From: David Bakhash
Subject: regexps...
Date: 
Message-ID: <cxjiuai2lbo.fsf@acs5.bu.edu>
Allegro CL has a facility to do regexp matching.  However, their regexps lack
some of the prettifications that are found in other implementations of regexp
matchers, such as Perl.  things like "\\(this\\|that\\)" is Allegro are simply
"(this|that)" in Perl.  I hate having to quote `|' and `(' stuff b/c they come
up so much more than their litterals do.  Also, they break the simple rule
that when you backslashify a character, that gets you the litteral.  

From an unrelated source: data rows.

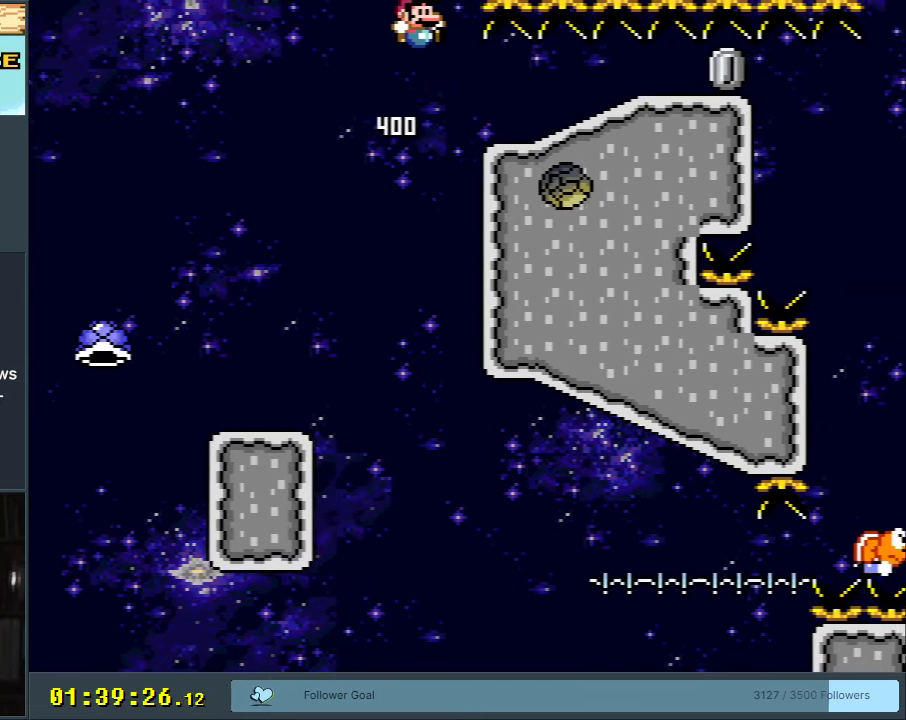
{"buttons": ["Y", "DPAD_RIGHT"], "events": [[500, "B", "up"]]}
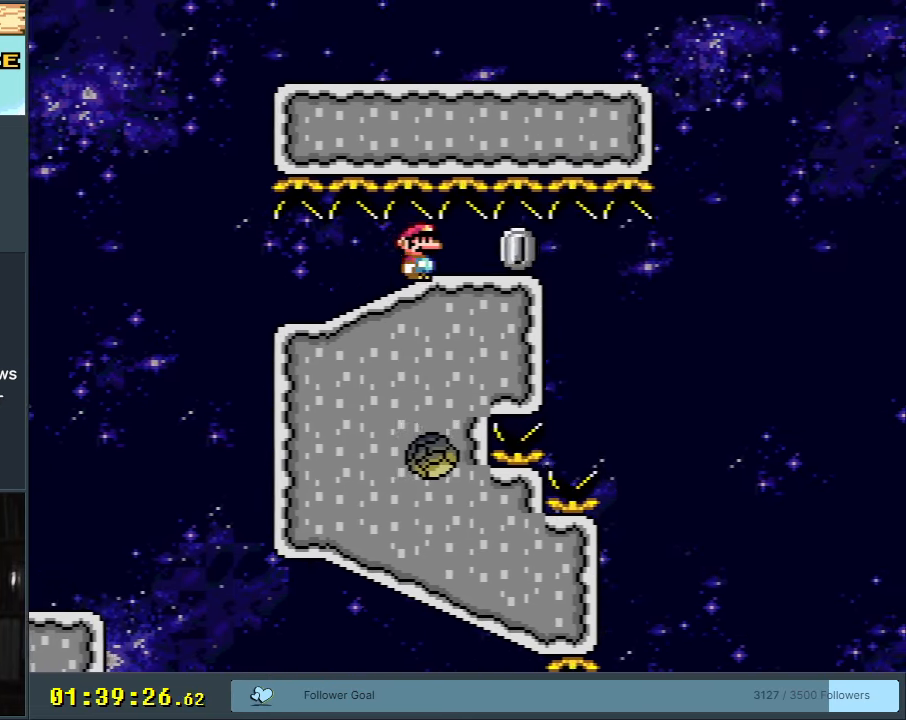
{"buttons": ["Y", "DPAD_LEFT"], "events": [[333, "DPAD_RIGHT", "up"], [450, "DPAD_LEFT", "down"]]}
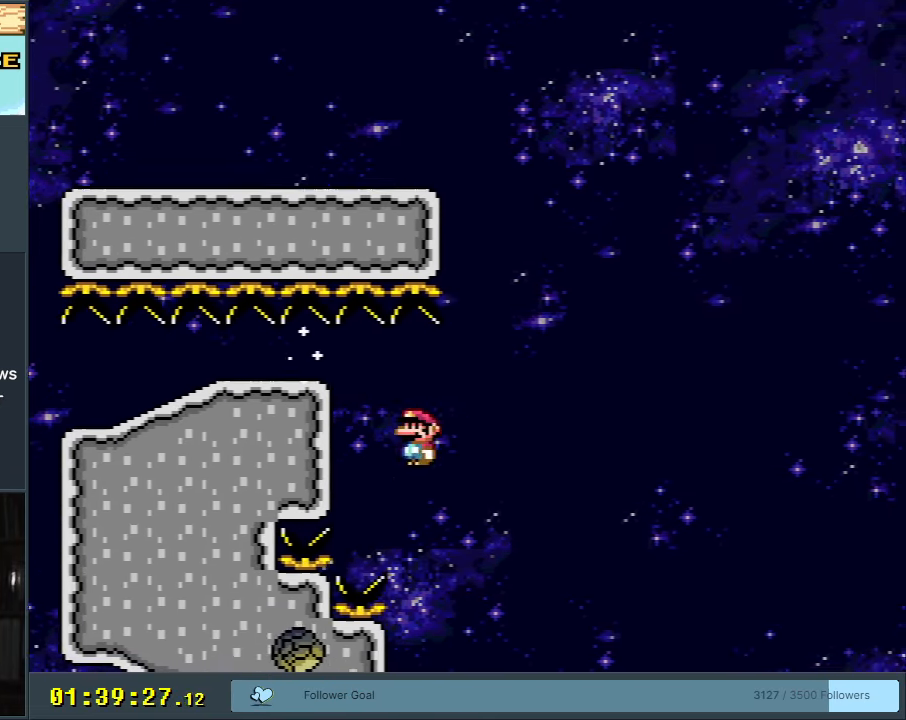
{"buttons": ["B", "Y", "DPAD_RIGHT"], "events": [[83, "DPAD_LEFT", "up"], [200, "DPAD_RIGHT", "down"], [250, "DPAD_RIGHT", "up"], [400, "B", "down"], [450, "DPAD_RIGHT", "down"]]}
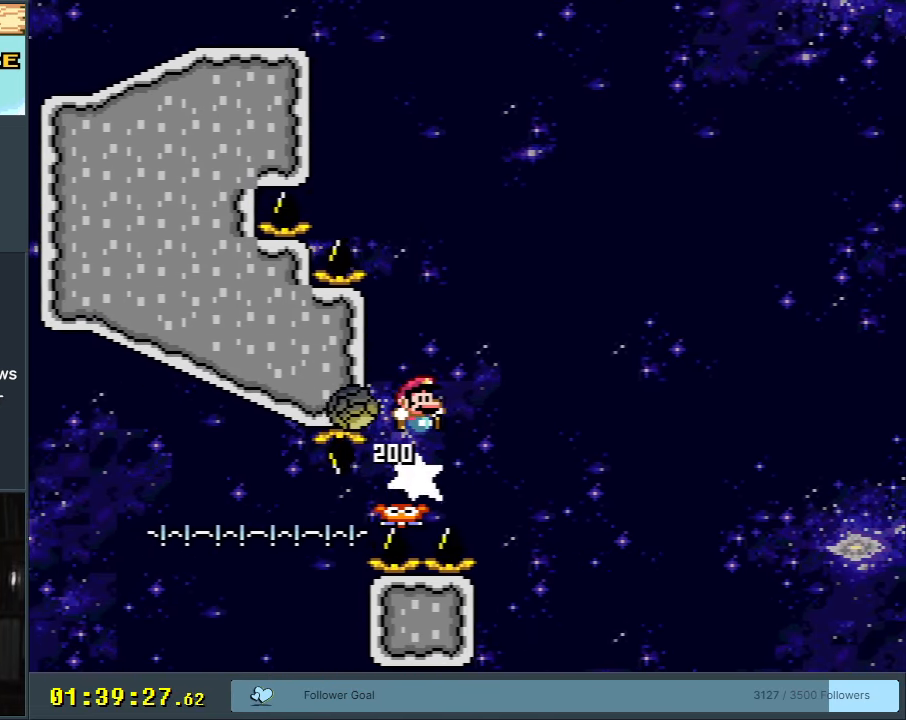
{"buttons": ["B", "Y", "DPAD_RIGHT"], "events": []}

Worse even is that the (very useful) `?' (e.g. in Perl) doesn't exist, so you
something like "(hello)?" would end up looking like "\\(\\(hello\\)\\|\\)" (I
think).  What makes this all even more difficult is that if there were a
converter to change nice-looking perl regexps into Lisp ones, then you'd
probably have to re-parenthesize the regexp, and that would change the \n's as
a result. 

I would like to know if anyone has written a converter, reader macro, or
anything to facilitate writing these regexps with Allegro CL.

If I had a converter, I imagine the best way to use it would be to make a
reader macro that would be used as follows:

(defvar *phone-regexp*
  #R"(\\([0-9][0-9][0-9]\\) ?)?[0-9][0-9][0-9]-?[0-9][0-9][0-9][0-9]")

Of course, even better would be if someone implmented the the {n,m} thing, as
well as some more little helpers like \d (which is equivalent to [0-9]).  Such
a macro would be really useful, and would make this stuff a whole lot easier.
I don't think it's such a simple task, though, if it's done right.

thanks,
dave

From: Eric Marsden
Subject: Re: regexps...
Date: 
Message-ID: <wzilnfeges5.fsf@mail.dotcom.fr>
>>>>> "db" == David Bakhash <·····@bu.edu> writes:

  db> If I had a converter, I imagine the best way to use it would be
  db> to make a reader macro that would be used as follows:
  db> 
  db> (defvar *phone-regexp*
  db>   #R"(\\([0-9][0-9][0-9]\\)?)?[0-9][0-9][0-9]-?[0-9][0-9][0-9][0-9]")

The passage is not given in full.